Stored items
....................

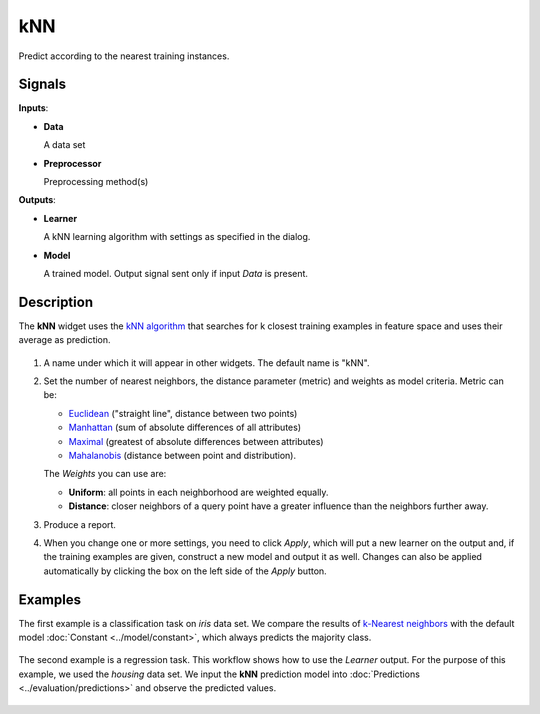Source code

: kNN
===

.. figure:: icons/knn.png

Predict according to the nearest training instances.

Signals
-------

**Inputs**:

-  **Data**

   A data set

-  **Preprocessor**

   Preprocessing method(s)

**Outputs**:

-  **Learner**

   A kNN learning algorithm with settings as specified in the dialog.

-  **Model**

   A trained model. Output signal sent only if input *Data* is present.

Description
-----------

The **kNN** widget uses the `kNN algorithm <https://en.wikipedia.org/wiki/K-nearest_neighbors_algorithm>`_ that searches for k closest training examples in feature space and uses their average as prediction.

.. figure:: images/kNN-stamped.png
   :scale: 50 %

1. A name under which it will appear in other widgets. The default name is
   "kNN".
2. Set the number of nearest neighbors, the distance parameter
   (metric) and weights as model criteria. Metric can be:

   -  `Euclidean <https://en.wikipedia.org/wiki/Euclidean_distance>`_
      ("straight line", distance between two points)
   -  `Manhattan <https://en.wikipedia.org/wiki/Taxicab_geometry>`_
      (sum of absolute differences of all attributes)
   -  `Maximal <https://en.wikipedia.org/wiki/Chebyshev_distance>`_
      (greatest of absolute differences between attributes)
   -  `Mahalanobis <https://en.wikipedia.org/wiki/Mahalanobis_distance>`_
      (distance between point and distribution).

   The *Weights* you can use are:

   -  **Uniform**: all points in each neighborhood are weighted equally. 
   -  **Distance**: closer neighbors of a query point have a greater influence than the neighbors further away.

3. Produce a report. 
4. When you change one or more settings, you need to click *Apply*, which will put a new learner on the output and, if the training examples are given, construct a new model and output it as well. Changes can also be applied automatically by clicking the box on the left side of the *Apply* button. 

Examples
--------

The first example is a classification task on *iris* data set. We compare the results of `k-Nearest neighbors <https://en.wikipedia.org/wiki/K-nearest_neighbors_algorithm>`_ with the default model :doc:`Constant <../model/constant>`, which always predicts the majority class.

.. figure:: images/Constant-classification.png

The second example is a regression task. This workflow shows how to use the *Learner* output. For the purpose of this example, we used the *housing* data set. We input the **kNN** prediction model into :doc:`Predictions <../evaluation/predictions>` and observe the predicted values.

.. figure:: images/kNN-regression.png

....................

● **Instructions for the task**: Give back the data verbatim. The pictures are not part of the copy.

● **Result for this exercise**:
Source code

: kNN
===

.. figure:: icons/knn.png

Predict according to the nearest training instances.

Signals
-------

**Inputs**:

-  **Data**

   A data set

-  **Preprocessor**

   Preprocessing method(s)

**Outputs**:

-  **Learner**

   A kNN learning algorithm with settings as specified in the dialog.

-  **Model**

   A trained model. Output signal sent only if input *Data* is present.

Description
-----------

The **kNN** widget uses the `kNN algorithm <https://en.wikipedia.org/wiki/K-nearest_neighbors_algorithm>`_ that searches for k closest training examples in feature space and uses their average as prediction.

.. figure:: images/kNN-stamped.png
   :scale: 50 %

1. A name under which it will appear in other widgets. The default name is
   "kNN".
2. Set the number of nearest neighbors, the distance parameter
   (metric) and weights as model criteria. Metric can be:

   -  `Euclidean <https://en.wikipedia.org/wiki/Euclidean_distance>`_
      ("straight line", distance between two points)
   -  `Manhattan <https://en.wikipedia.org/wiki/Taxicab_geometry>`_
      (sum of absolute differences of all attributes)
   -  `Maximal <https://en.wikipedia.org/wiki/Chebyshev_distance>`_
      (greatest of absolute differences between attributes)
   -  `Mahalanobis <https://en.wikipedia.org/wiki/Mahalanobis_distance>`_
      (distance between point and distribution).

   The *Weights* you can use are:

   -  **Uniform**: all points in each neighborhood are weighted equally. 
   -  **Distance**: closer neighbors of a query point have a greater influence than the neighbors further away.

3. Produce a report. 
4. When you change one or more settings, you need to click *Apply*, which will put a new learner on the output and, if the training examples are given, construct a new model and output it as well. Changes can also be applied automatically by clicking the box on the left side of the *Apply* button. 

Examples
--------

The first example is a classification task on *iris* data set. We compare the results of `k-Nearest neighbors <https://en.wikipedia.org/wiki/K-nearest_neighbors_algorithm>`_ with the default model :doc:`Constant <../model/constant>`, which always predicts the majority class.

.. figure:: images/Constant-classification.png

The second example is a regression task. This workflow shows how to use the *Learner* output. For the purpose of this example, we used the *housing* data set. We input the **kNN** prediction model into :doc:`Predictions <../evaluation/predictions>` and observe the predicted values.

.. figure:: images/kNN-regression.png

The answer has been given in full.